A great therapist controls these impulses, opting instead to create a space conducive to further exploration of all that’s presented. Working through this material—the anxiety that comes up around not just difference but sameness and even not-yet-knowing—becomes a vital part of the treatment.

In my consulting room, and I would also hope in others’ too, patients are truly free to share and explore their political views, to be met not with reactive judgment but only a wish toward deeper understanding—not so much of the views, seductive as they are, but of the self.

So, yes, there’s a place for politics in the consulting room, and it’s the job of the therapist to make sure they don’t seduce us.

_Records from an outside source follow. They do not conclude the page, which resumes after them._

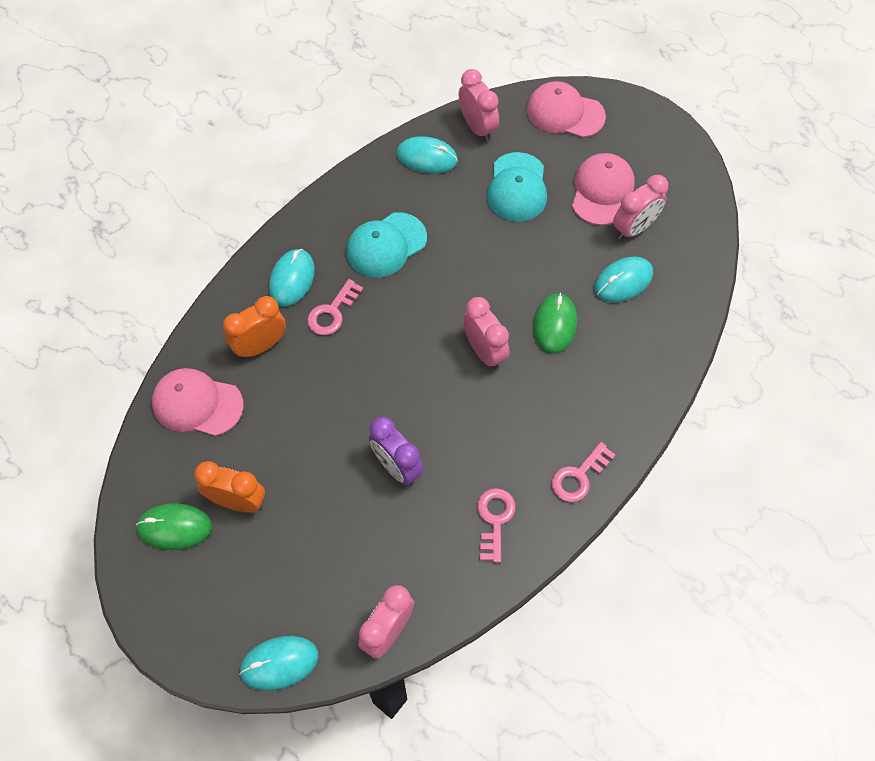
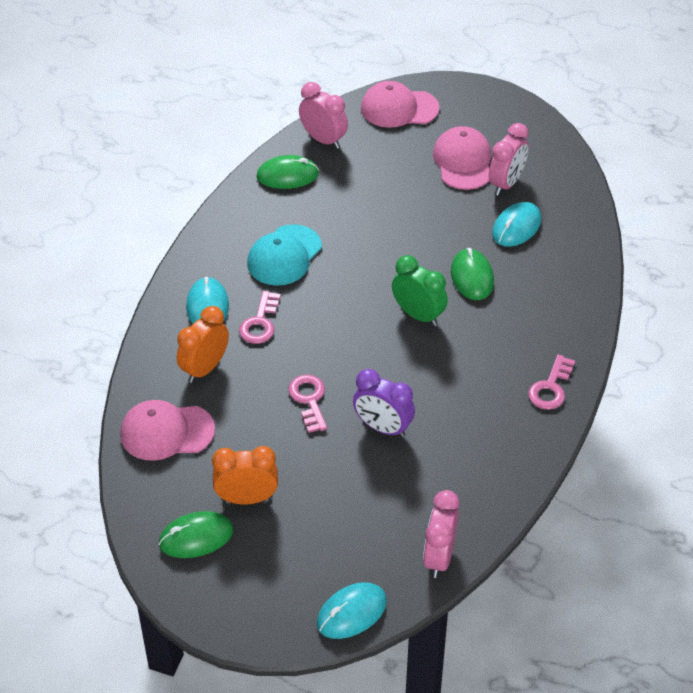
camera: 20 degrees left, 15 degrees down
turquoise mouse [396,136,458,173] -> green mouse [256,155,319,189]
pink clock [463,297,510,369] -> green clock [392,255,448,326]
pink key [477,488,516,563] -> pink key moved to [288,375,327,433]
turquoise cap [487,152,547,222] -> none

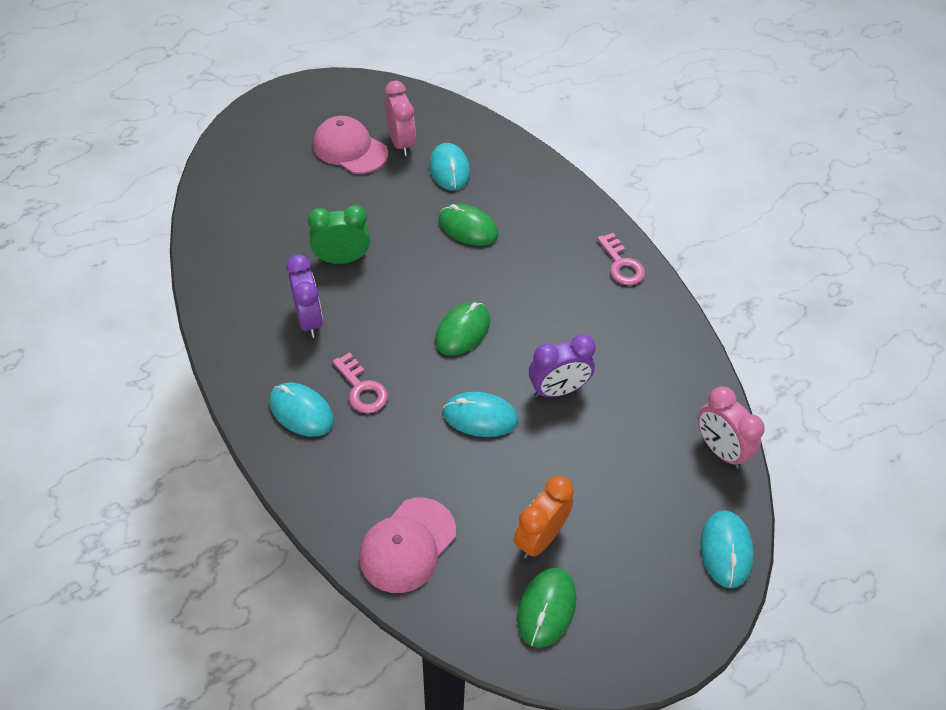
camera: 50 degrees left, 5 degrees up
orange clock [177,306,229,383] -> none
turquoise cap [247,224,322,286] -> purple clock [286,255,323,338]
green mouse [256,155,319,189] -> green mouse moved to [435,302,490,355]
pink key [288,375,327,433] -> turquoise mouse [443,392,518,437]
pink clock [299,82,348,149] -> none
pink cap [361,81,440,128] -> none
green clock [392,255,448,326] -> green clock moved to [308,205,370,264]

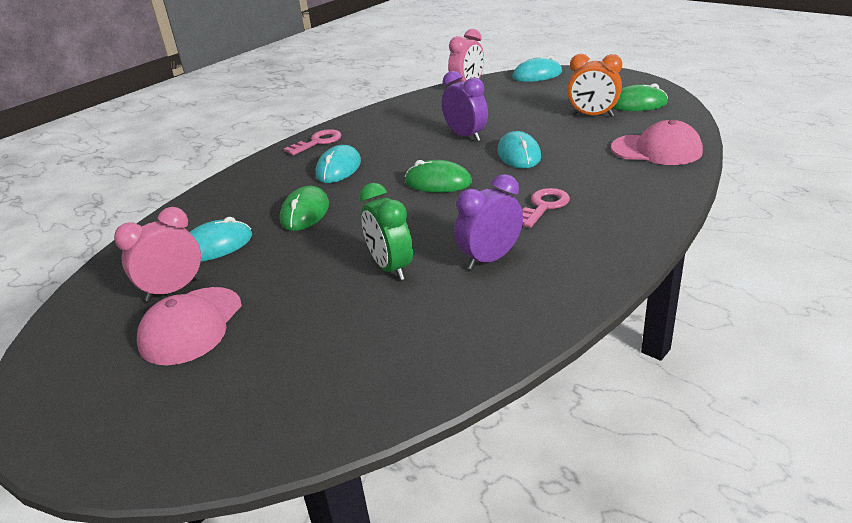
camera: 105 degrees left, 20 degrees down
turquoise mouse [269,383,334,437] -> turquoise mouse moved to [316,145,361,183]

But that may not be as easy as it sounds. As a college professor of mine once quipped, “If you know you’re being seduced you probably aren’t.”

 

 


Featured Image by Alex Radelich on Unsplash

Notes, etc.

Notes, etc.
1 Sure, psychoanalysis has a history replete with Freud’s political maneuvering in the early days of psychoanalysis, in which he ousted potential threats such as Adler and Jung. And some of his early theories were built on chauvinism, which is for many politically charged and which gave us concepts such as penis envy. But Freud’s great contribution is not in the correctness of his theories but in what his myriad theories did to open a dialogue about our human condition in a way that hadn’t been done before. And psychoanalysis is much more than Freud. It is a dynamic field of study, with a robust dialogue that continues to this day, unwedded to strictly Freud’s or anyone’s theories, or to any ideology.
2 For example, my own conservatism grows out of a childhood need, still ongoing, for a sense of order in a chaotic home and world, and the sense of security and pride that come from fiscal and personal responsibility. It can also move me, if I’m not careful, toward rigidity and control.
3 Unlike in wokeism, where othering is a kind of sin, in psychodynamic therapy the concept of the other and perceived differences, including in power dynamics, are not presumptively things to be corrected as much as explored.
4 This is akin to narcissism, to making them like me.